▸ **Required action**
Leave out the pictures, then repeat every other part of the records exactly.

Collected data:
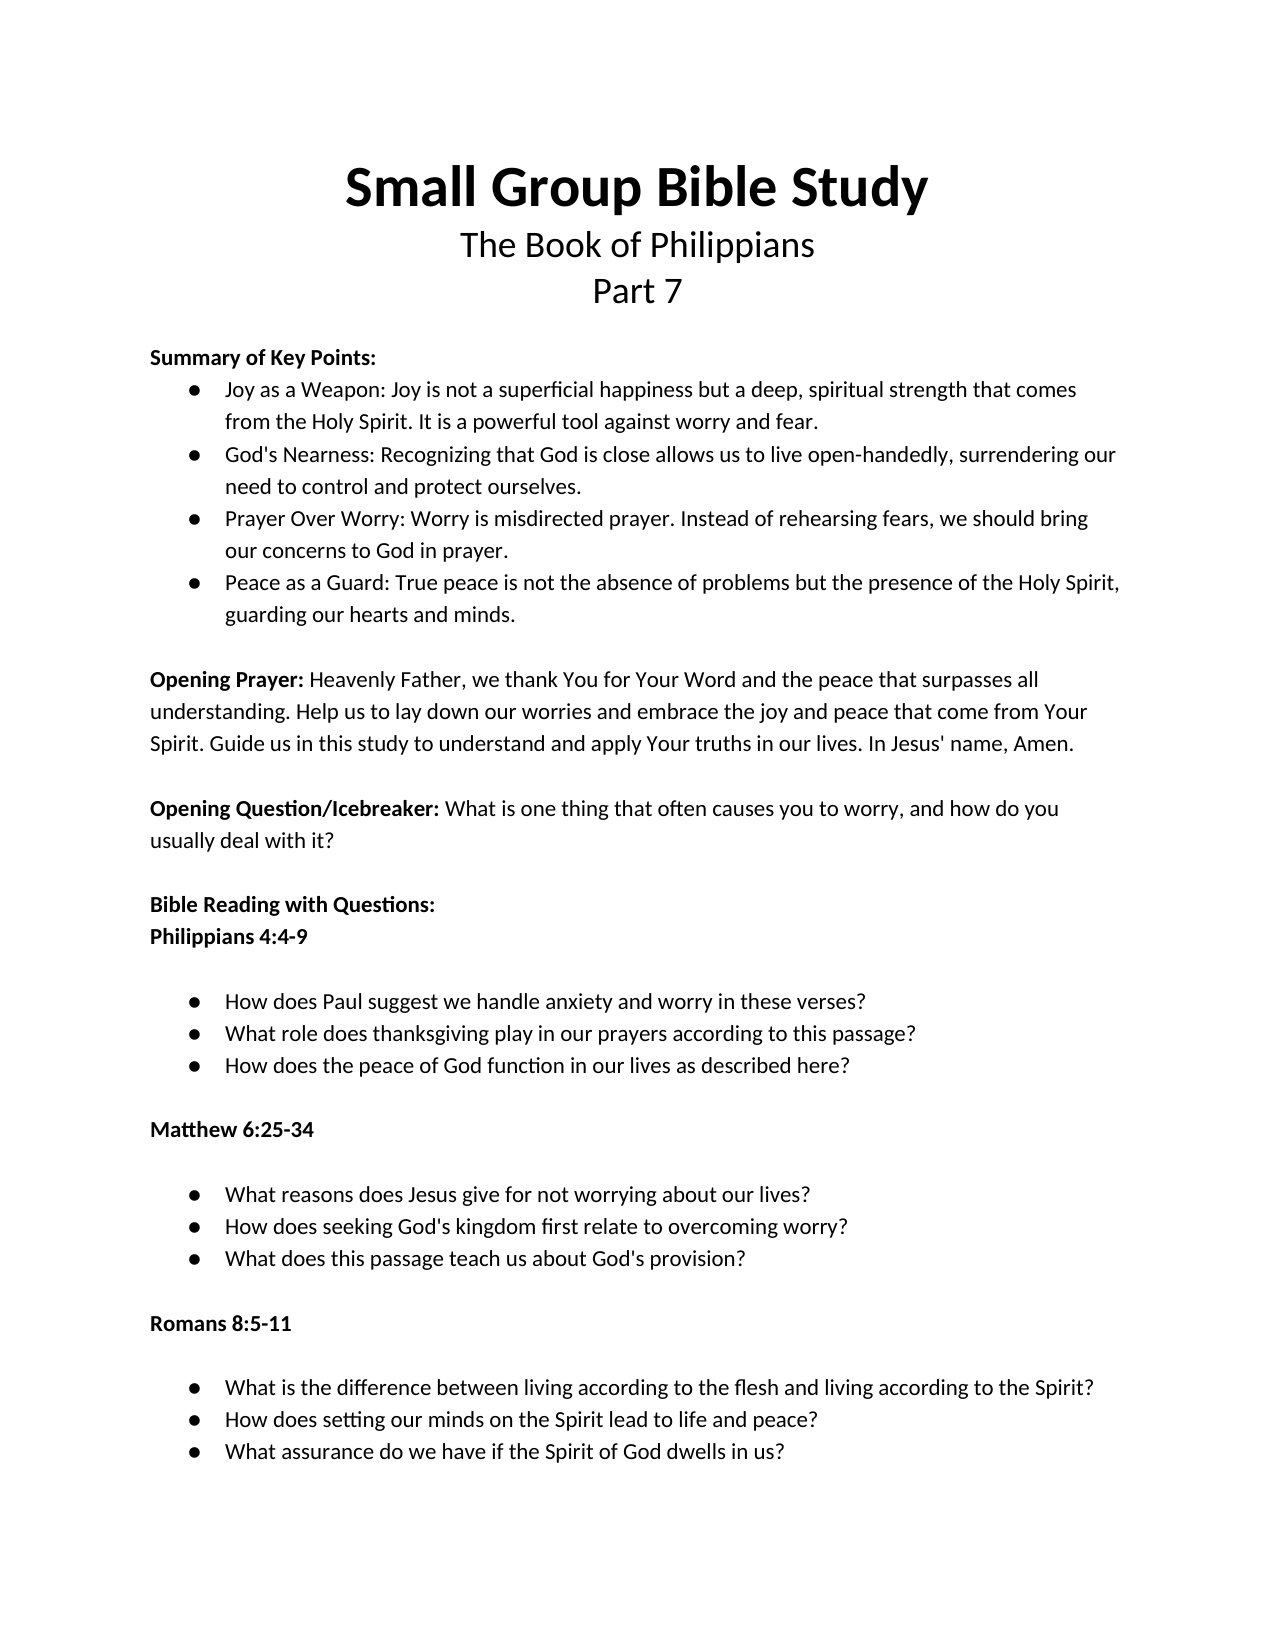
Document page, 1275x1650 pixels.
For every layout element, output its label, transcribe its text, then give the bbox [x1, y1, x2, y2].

list Joy as a Weapon: Joy is not a superficial happiness but a deep, spiritual strength that comes from the Holy Spirit. It is a powerful tool against worry and fear. [187, 375, 1125, 436]
list Peace as a Guard: True peace is not the absence of problems but the presence of the Holy Spirit, guarding our hearts and minds. [187, 568, 1125, 629]
list How does the peace of God function in our lives as described here? [187, 1051, 1125, 1079]
text Small Group Bible Study [150, 150, 1125, 221]
list Prayer Over Worry: Worry is misdirected prayer. Instead of rehearsing fears, we should bring our concerns to God in prayer. [187, 504, 1125, 564]
list What does this passage teach us about God's provision? [187, 1244, 1125, 1272]
list What role does thanksgiving play in our prayers according to this passage? [187, 1019, 1125, 1047]
text Opening Question/Icebreaker: What is one thing that often causes you to worry, and how do you usually deal with it? [150, 794, 1125, 854]
text Romans 8:5-11 [150, 1309, 1125, 1337]
list What is the difference between living according to the flesh and living according to the Spirit? [187, 1373, 1125, 1401]
list What assurance do we have if the Spirit of God dwells in us? [187, 1437, 1125, 1466]
list What reasons does Jesus give for not worrying about our lives? [187, 1180, 1125, 1208]
text Philippians 4:4-9 [150, 922, 1125, 951]
text Summary of Key Points: [150, 343, 1125, 371]
text Part 7 [150, 267, 1125, 313]
list God's Nearness: Recognizing that God is close allows us to live open-handedly, surrendering our need to control and protect ourselves. [187, 440, 1125, 500]
list How does seeking God's kingdom first relate to overcoming worry? [187, 1212, 1125, 1240]
list How does setting our minds on the Spirit lead to life and peace? [187, 1405, 1125, 1433]
text Matthew 6:25-34 [150, 1116, 1125, 1144]
text Opening Prayer: Heavenly Father, we thank You for Your Word and the peace that surpasses all understanding. Help us to lay down our worries and embrace the joy and peace that come from Your Spirit. Guide us in this study to understand and apply Your truths in our lives. In Jesus' name, Amen. [150, 665, 1125, 757]
text The Book of Philippians [150, 221, 1125, 267]
text Bible Reading with Questions: [150, 890, 1125, 918]
list How does Paul suggest we handle anxiety and worry in these verses? [187, 987, 1125, 1015]
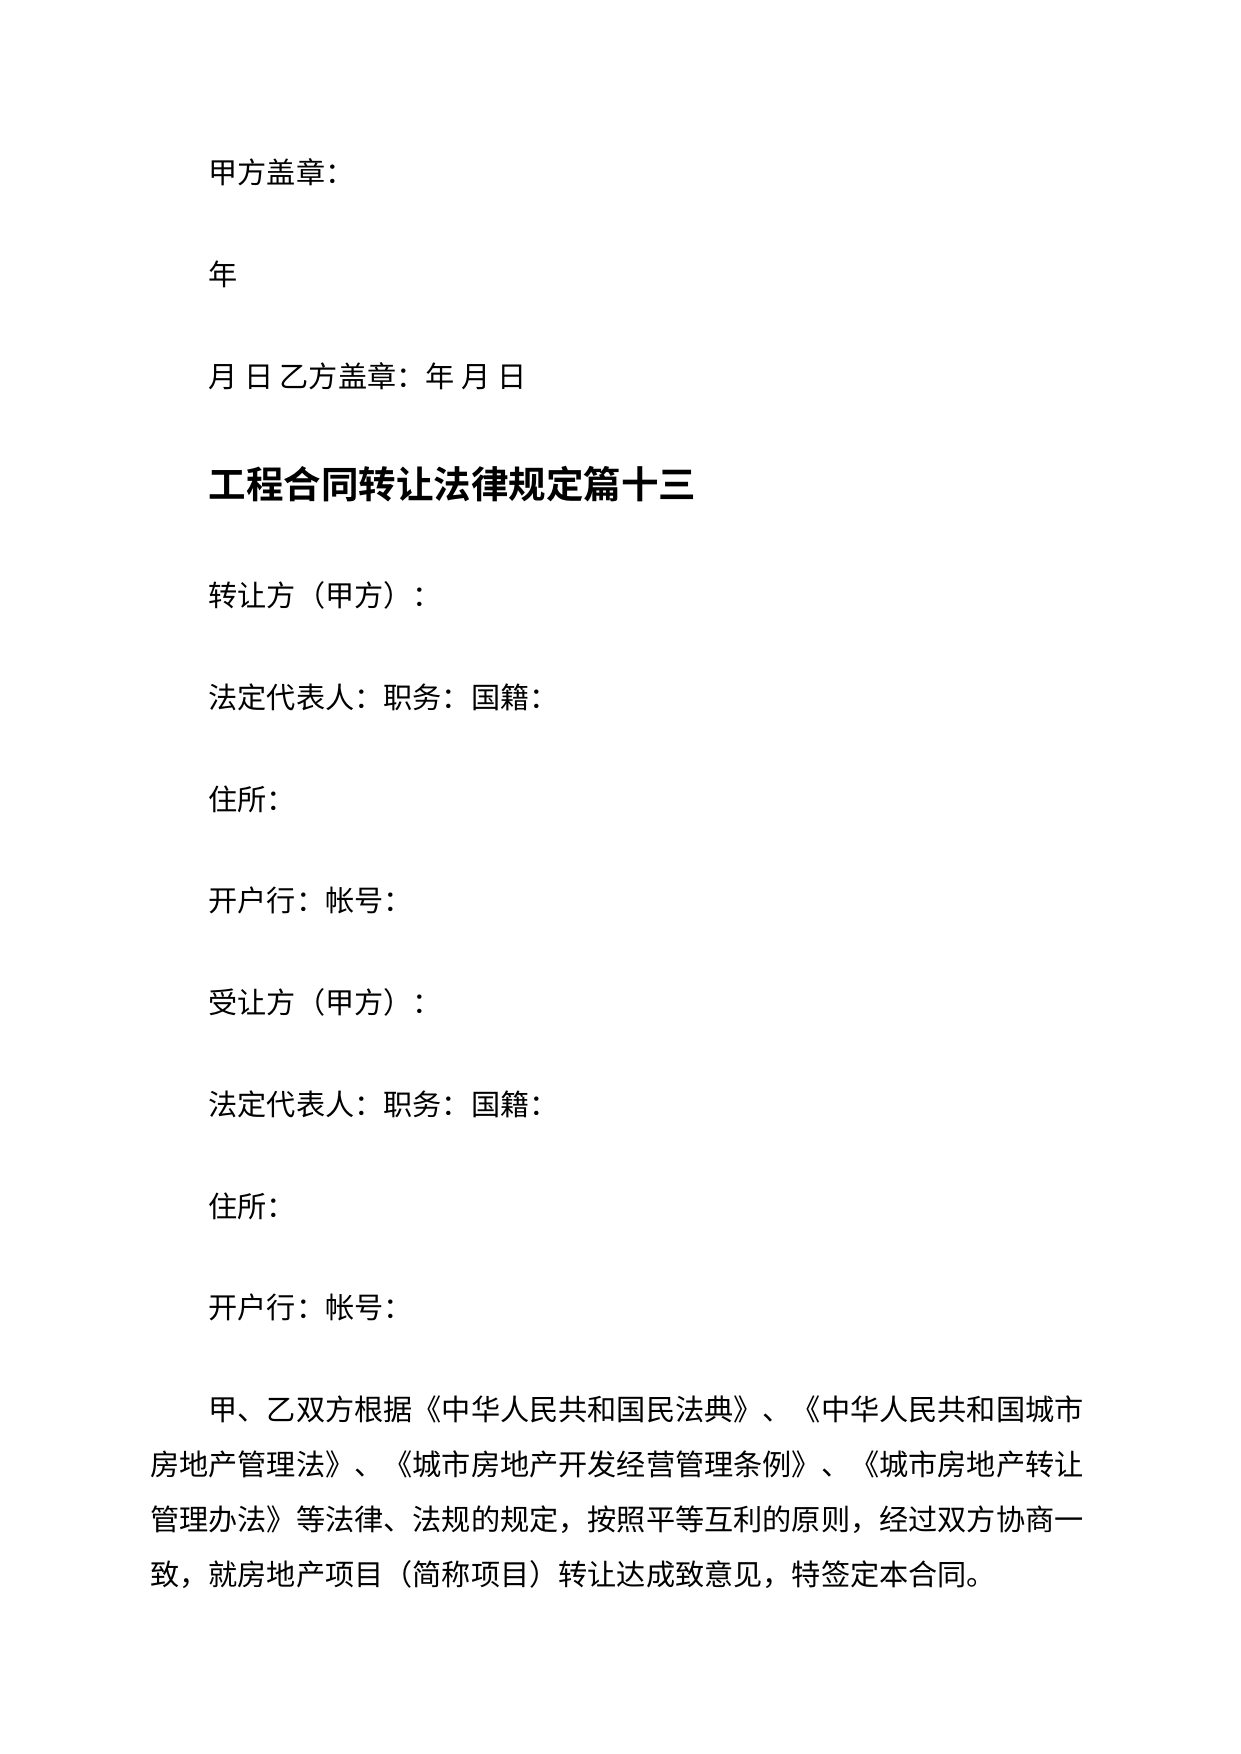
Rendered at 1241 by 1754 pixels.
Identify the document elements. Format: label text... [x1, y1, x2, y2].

▸ **Answer to this exercise**
Document page, 1275x1650 pixels.
For every layout element, output its label, transcribe its text, then give the bbox [x1, y1, x2, y2].

list Joy as a Weapon: Joy is not a superficial happiness but a deep, spiritual strength that comes from the Holy Spirit. It is a powerful tool against worry and fear. [187, 375, 1125, 436]
list Peace as a Guard: True peace is not the absence of problems but the presence of the Holy Spirit, guarding our hearts and minds. [187, 568, 1125, 629]
list How does the peace of God function in our lives as described here? [187, 1051, 1125, 1079]
text Small Group Bible Study [150, 150, 1125, 221]
list Prayer Over Worry: Worry is misdirected prayer. Instead of rehearsing fears, we should bring our concerns to God in prayer. [187, 504, 1125, 564]
list What does this passage teach us about God's provision? [187, 1244, 1125, 1272]
list What role does thanksgiving play in our prayers according to this passage? [187, 1019, 1125, 1047]
text Opening Question/Icebreaker: What is one thing that often causes you to worry, and how do you usually deal with it? [150, 794, 1125, 854]
text Romans 8:5-11 [150, 1309, 1125, 1337]
list What is the difference between living according to the flesh and living according to the Spirit? [187, 1373, 1125, 1401]
list What assurance do we have if the Spirit of God dwells in us? [187, 1437, 1125, 1466]
list What reasons does Jesus give for not worrying about our lives? [187, 1180, 1125, 1208]
text Philippians 4:4-9 [150, 922, 1125, 951]
text Summary of Key Points: [150, 343, 1125, 371]
text Part 7 [150, 267, 1125, 313]
list God's Nearness: Recognizing that God is close allows us to live open-handedly, surrendering our need to control and protect ourselves. [187, 440, 1125, 500]
list How does seeking God's kingdom first relate to overcoming worry? [187, 1212, 1125, 1240]
list How does setting our minds on the Spirit lead to life and peace? [187, 1405, 1125, 1433]
text Matthew 6:25-34 [150, 1116, 1125, 1144]
text Opening Prayer: Heavenly Father, we thank You for Your Word and the peace that surpasses all understanding. Help us to lay down our worries and embrace the joy and peace that come from Your Spirit. Guide us in this study to understand and apply Your truths in our lives. In Jesus' name, Amen. [150, 665, 1125, 757]
text The Book of Philippians [150, 221, 1125, 267]
text Bible Reading with Questions: [150, 890, 1125, 918]
list How does Paul suggest we handle anxiety and worry in these verses? [187, 987, 1125, 1015]
Rendered at 1241 by 1754 pixels.
Identify the document elements. Format: label text... [x1, y1, x2, y2].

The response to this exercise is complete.